Art vocal classique, le Ca tru s’est développé dans le delta du Fleuve Rouge, l’ancien Tonkin, à partir des hat khuon, chants des rites royaux au XIe siècle, puis des hat a dao, chants des rites villageois. Adopté par la suite comme musique d’art par les lettrés, le Ca tru connaît alors une véritable apogée à partir du XVe siècle et suscite un vaste répertoire lyrique et mélancolique.
Trois coups secs du tambour d’éloge et le luth esquisse quelques notes en guise de prélude, une petite clave de bambou se met alors à crépiter et la chanteuse entonne son poème. La voix ne suit pas un contour mélodique précis mais procède par petites touches, à mi-chemin de la déclamation et du chant. Menaçant à tout moment de se briser sous l’effet d’un vibrato subtilement travaillé appelé do hot (verser des perles), elle s’accorde à merveille à la langueur du texte poétique : « La chute des feuilles d’éléocca en automne, la brume qui descend des nuages, les sons tristes du luth, remplissent le cœur des jeunes filles d’une nostalgie qui se transforme en chagrin d’amour ».

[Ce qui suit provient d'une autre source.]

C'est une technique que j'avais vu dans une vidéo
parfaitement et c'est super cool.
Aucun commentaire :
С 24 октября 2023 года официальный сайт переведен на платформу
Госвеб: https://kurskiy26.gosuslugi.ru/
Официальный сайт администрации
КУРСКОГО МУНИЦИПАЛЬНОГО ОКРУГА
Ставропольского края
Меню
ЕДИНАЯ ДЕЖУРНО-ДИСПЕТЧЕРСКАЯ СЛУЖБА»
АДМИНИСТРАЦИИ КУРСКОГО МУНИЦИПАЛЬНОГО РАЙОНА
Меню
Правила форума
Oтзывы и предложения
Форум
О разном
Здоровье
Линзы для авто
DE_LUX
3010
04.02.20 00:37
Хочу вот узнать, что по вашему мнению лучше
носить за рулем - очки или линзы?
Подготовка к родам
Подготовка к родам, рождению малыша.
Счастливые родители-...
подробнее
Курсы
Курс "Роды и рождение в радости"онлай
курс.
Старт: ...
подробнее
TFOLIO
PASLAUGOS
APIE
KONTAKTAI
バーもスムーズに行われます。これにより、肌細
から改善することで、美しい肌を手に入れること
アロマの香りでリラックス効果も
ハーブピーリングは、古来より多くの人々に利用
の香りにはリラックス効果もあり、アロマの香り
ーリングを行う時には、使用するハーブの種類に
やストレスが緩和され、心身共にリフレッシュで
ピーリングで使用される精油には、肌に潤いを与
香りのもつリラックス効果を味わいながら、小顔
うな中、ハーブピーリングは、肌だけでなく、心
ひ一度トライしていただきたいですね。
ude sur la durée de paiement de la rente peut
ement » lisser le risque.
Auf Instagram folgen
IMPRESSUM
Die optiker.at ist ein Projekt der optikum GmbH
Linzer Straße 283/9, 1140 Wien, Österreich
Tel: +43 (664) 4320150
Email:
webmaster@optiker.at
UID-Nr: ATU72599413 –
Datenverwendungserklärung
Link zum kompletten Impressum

Au début du XXe siècle, avec l’essor économique et urbain, les chanteuses de Ca tru partent à la ville chanter pour un public de parvenus. Ces co dau étant souvent confondues avec des courtisanes, la réputation du Ca tru s’en trouve ternie. Interdit après l’indépendance, le Ca tru ne va se maintenir que dans les maisons de quelques rares musiciens rassemblés autour des dernières survivantes de cet art. Nguyen Van Mui va ainsi former avec ses fils et sa fille l’ensemble Ca tru Thai Ha autour de l’héritage de la vénérable Quach Thi Ho (1909-2001) et offrir au Ca tru une possibilité de regain à partir des années 90. Désormais trop âgé pour voyager, il passe le témoin à ses enfants et à sa petite-fille.